Delving into the Globe's Spookiest Forest: Gnarled Trees, Unidentified Flying Objects and Chilling Accounts in Transylvania.
"Locals dub this place a mysterious vortex of Transylvania," remarks a tour guide, his exhalation forming clouds of vapor in the cold evening air. "Countless visitors have gone missing here, many believe it's an entrance to another dimension." Marius is guiding a visitor on a nocturnal tour through what is often described as the planet's most ghostly grove: Hoia-Baciu, a section spanning 640 acres of primeval native woodland on the outskirts of the Transylvanian city of Cluj-Napoca.
A Long History of the Unexplained
Accounts of bizarre occurrences here date back centuries – the forest is called after a area shepherd who is said to have vanished in the far-off times, along with his entire flock. But Hoia-Baciu gained international attention in 1968, when a military technician known as Emil Barnea photographed what he claimed was a UFO hovering above a circular clearing in the centre of the forest.
Countless ventured inside and vanished without trace. But no need to fear," he adds, facing his guest with a smirk. "Our excursions have a flawless completion rate."
In the years that followed, Hoia-Baciu has brought in yoga practitioners, shamans, extraterrestrial investigators and ghost hunters from worldwide, curious to experience the unusual forces believed to resonate through the forest.
Current Risks
Although it is a top global destinations for paranormal enthusiasts, the forest is facing danger. The western districts of Cluj-Napoca – a contemporary technology center of a population exceeding 400,000, called the tech capital of eastern Europe – are encroaching, and developers are campaigning for permission to remove the forest to build apartment blocks.
Barring a few hectares home to locally rare specific tree species, the grove is not officially protected, but Marius is confident that the company he was instrumental in creating – a dedicated preservation group – will assist in altering this, persuading the government officials to recognise the forest's value as a visitor destination.
Chilling Events
While branches and fall foliage split and rustle beneath their footwear, the guide tells numerous local legends and reported supernatural events here.
- A popular tale tells of a young child vanishing during a family picnic, only to rematerialise five years later with complete amnesia of her experience, showing no signs of aging a day, her clothes shy of the smallest trace of soil.
- Frequent accounts detail mobile phones and imaging devices unexpectedly failing on venturing inside.
- Reactions range from complete terror to states of ecstasy.

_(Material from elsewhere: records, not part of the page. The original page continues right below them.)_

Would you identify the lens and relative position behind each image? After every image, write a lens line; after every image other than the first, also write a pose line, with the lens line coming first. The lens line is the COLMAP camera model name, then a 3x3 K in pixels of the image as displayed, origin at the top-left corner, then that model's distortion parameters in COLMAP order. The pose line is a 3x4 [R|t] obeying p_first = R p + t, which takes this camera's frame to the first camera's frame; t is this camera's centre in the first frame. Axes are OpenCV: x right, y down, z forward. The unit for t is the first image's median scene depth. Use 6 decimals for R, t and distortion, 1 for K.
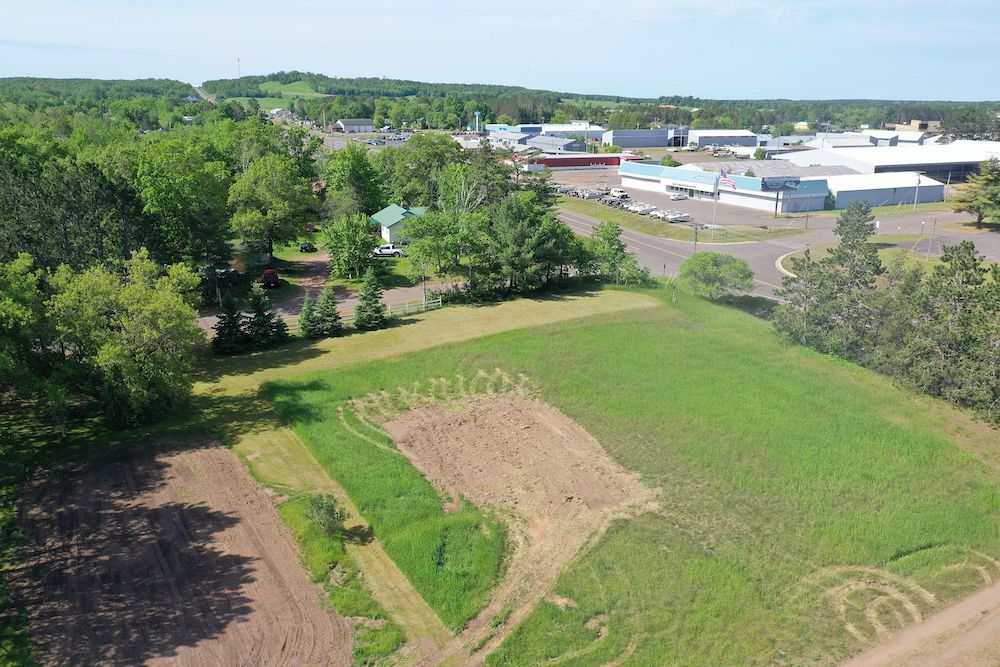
lens RADIAL K [[787.7, 0, 496.4], [0, 787.7, 335.6], [0, 0, 1]] dist [-0.000063, 0.002547]
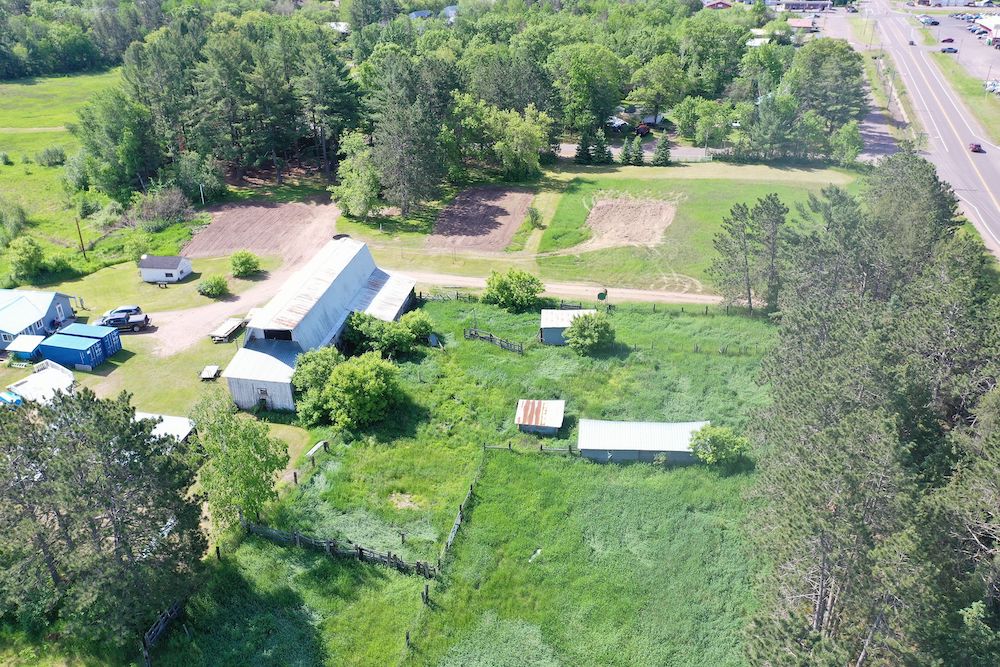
lens RADIAL K [[787.7, 0, 496.4], [0, 787.7, 335.6], [0, 0, 1]] dist [-0.000063, 0.002547]
pose [[0.731636, 0.295117, -0.614503, 0.816971], [-0.188293, 0.953852, 0.233905, 0.011004], [0.655175, -0.055427, 0.753441, -0.614043]]
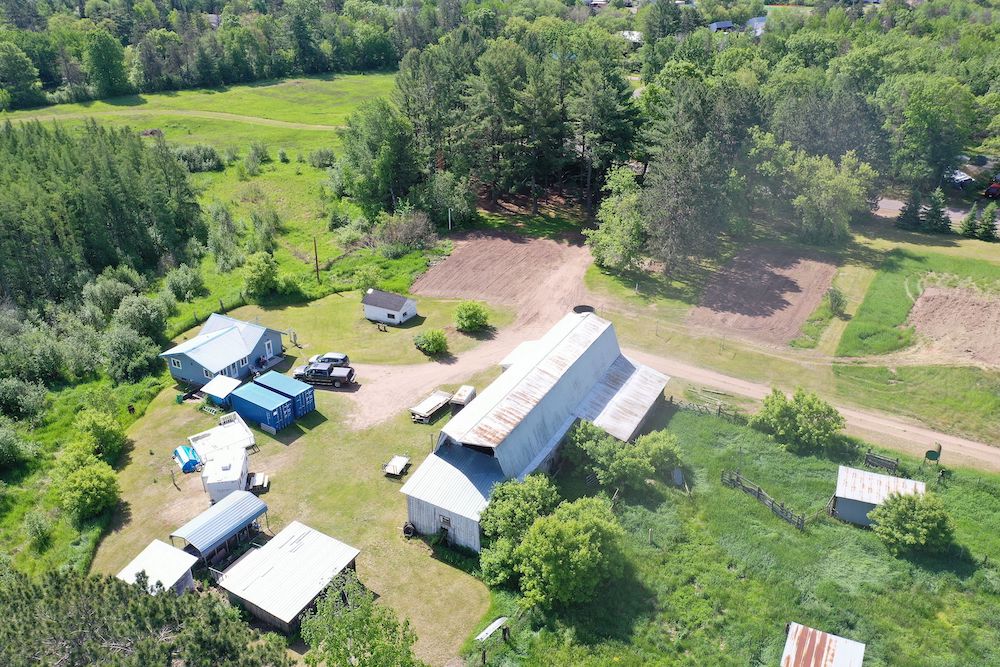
lens RADIAL K [[787.7, 0, 496.4], [0, 787.7, 335.6], [0, 0, 1]] dist [-0.000063, 0.002547]
pose [[0.454957, 0.388376, -0.801360, 0.602460], [-0.258055, 0.918772, 0.298773, -0.039491], [0.852304, 0.070866, 0.518224, -0.448171]]
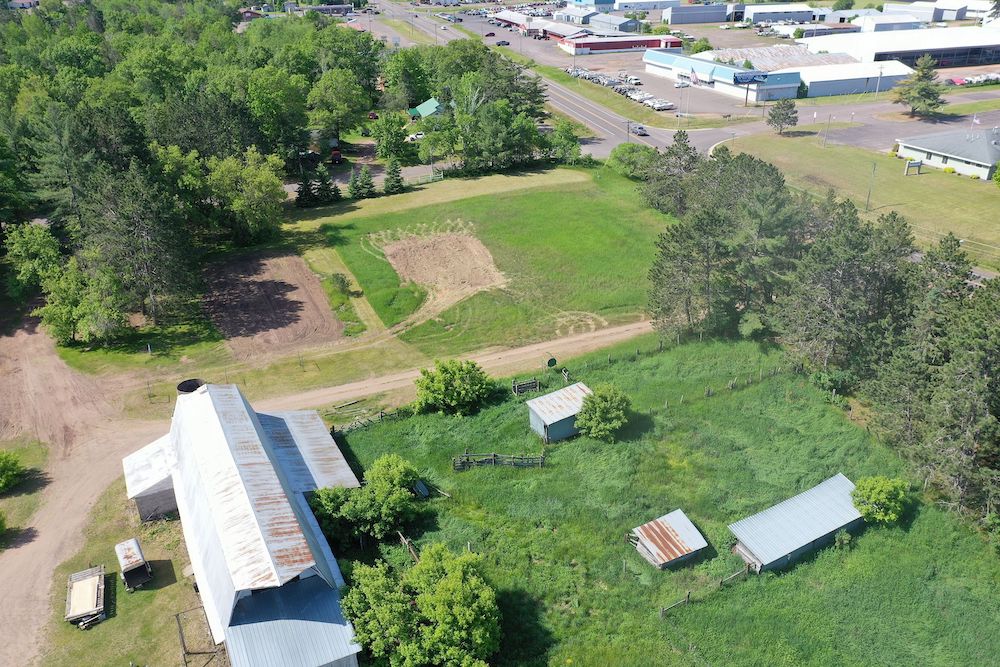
lens RADIAL K [[787.7, 0, 496.4], [0, 787.7, 335.6], [0, 0, 1]] dist [-0.000063, 0.002547]
pose [[0.991314, 0.038899, -0.125630, 0.268064], [-0.017319, 0.985550, 0.168500, 0.002975], [0.130369, -0.164861, 0.977663, -0.588561]]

- Various visitors claim seeing unusual marks on their skin, hearing unseen murmurs through the forest, or experience palms pushing them, despite being certain nobody is nearby.
Study Attempts
While many of the stories may be unverifiable, numerous elements clearly observable that is certainly unusual. All around are plants whose stems are bent and twisted into unusual forms.

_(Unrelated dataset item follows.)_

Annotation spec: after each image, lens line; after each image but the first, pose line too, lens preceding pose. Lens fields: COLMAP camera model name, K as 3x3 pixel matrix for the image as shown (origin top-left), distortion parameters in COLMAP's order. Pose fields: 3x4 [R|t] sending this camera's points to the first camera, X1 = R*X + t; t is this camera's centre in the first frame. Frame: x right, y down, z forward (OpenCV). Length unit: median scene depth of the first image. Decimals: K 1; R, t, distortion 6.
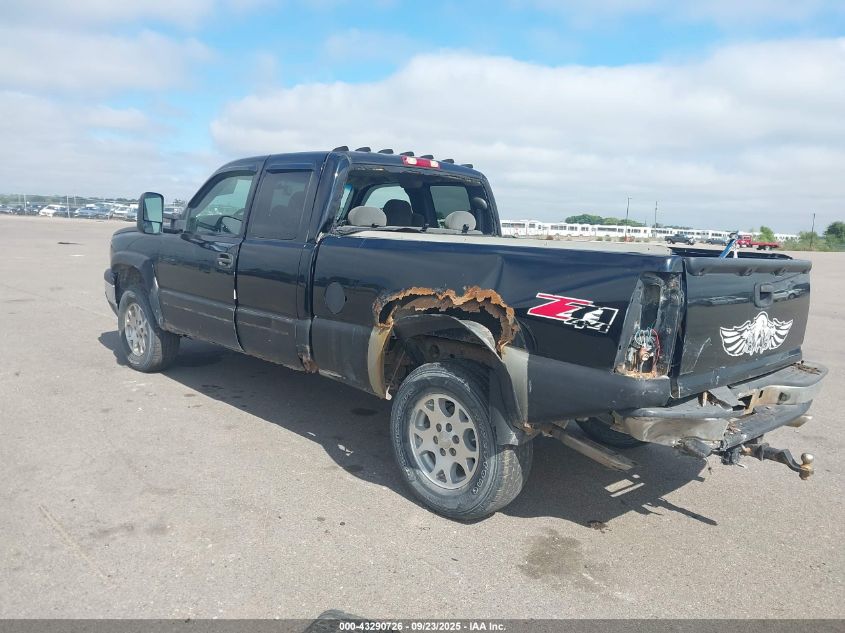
lens RADIAL K [[707.2, 0, 409.4], [0, 707.2, 313.9], [0, 0, 1]] dist [0.019402, 0.001328]
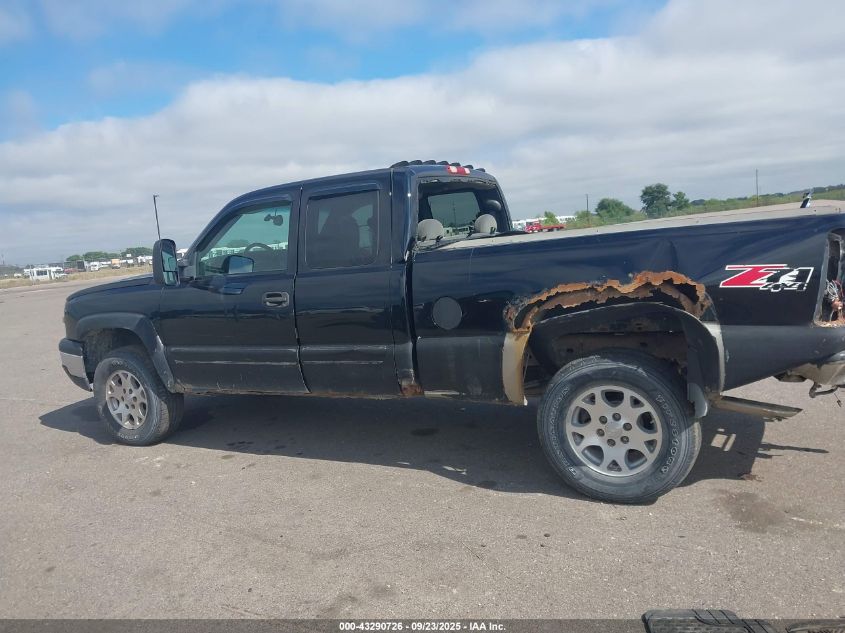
lens RADIAL K [[709.2, 0, 360.5], [0, 709.2, 320.1], [0, 0, 1]] dist [0.080069, -0.162012]
pose [[0.946654, -0.169240, 0.274235, -0.502784], [0.176063, 0.984379, -0.000271, -0.036094], [-0.269905, 0.048539, 0.961663, 0.102555]]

Various suggestions have been given to clarify the abnormal growth: that hurricane winds could have shaped the young trees, or naturally high electromagnetic fields in the soil cause their strange formation.
But research studies have turned up no satisfactory evidence.
The Famous Clearing
The guide's tours enable participants to take part in a modest investigation of their own. Upon reaching the clearing in the trees where Barnea took his renowned UFO pictures, he passes the visitor an electromagnetic field detector which registers electromagnetic fields.
"We're venturing into the most active part of the forest," he states. "See what you can find."
The trees suddenly stop dead as they step into a flawless round. The only greenery is the trimmed turf beneath their shoes; it's clear that it's naturally occurring, and appears that this strange clearing is wild, not the creation of people.
Between Reality and Imagination
Transylvania generally is a location which stirs the imagination, where the division is unclear between fact and folklore. In countryside villages superstition remains in strigoi ("screamers") – otherworldly, appearance-altering bloodsuckers, who emerge from tombs to frighten nearby villages.
The famous author's famous character Dracula is forever associated with Transylvania, and Bran Castle – a medieval building perched on a cliff edge in the Carpathian Mountains – is heavily promoted as "the vampire's home".
But including myth-shrouded Transylvania – truly, "the land past the woods" – feels tangible and comprehensible in contrast to the haunted grove, which give the impression of being, for factors related to radiation, atmospheric or purely mythical, a center for human imaginative power.
"In Hoia-Baciu," the guide comments, "the boundary between reality and imagination is remarkably blurred."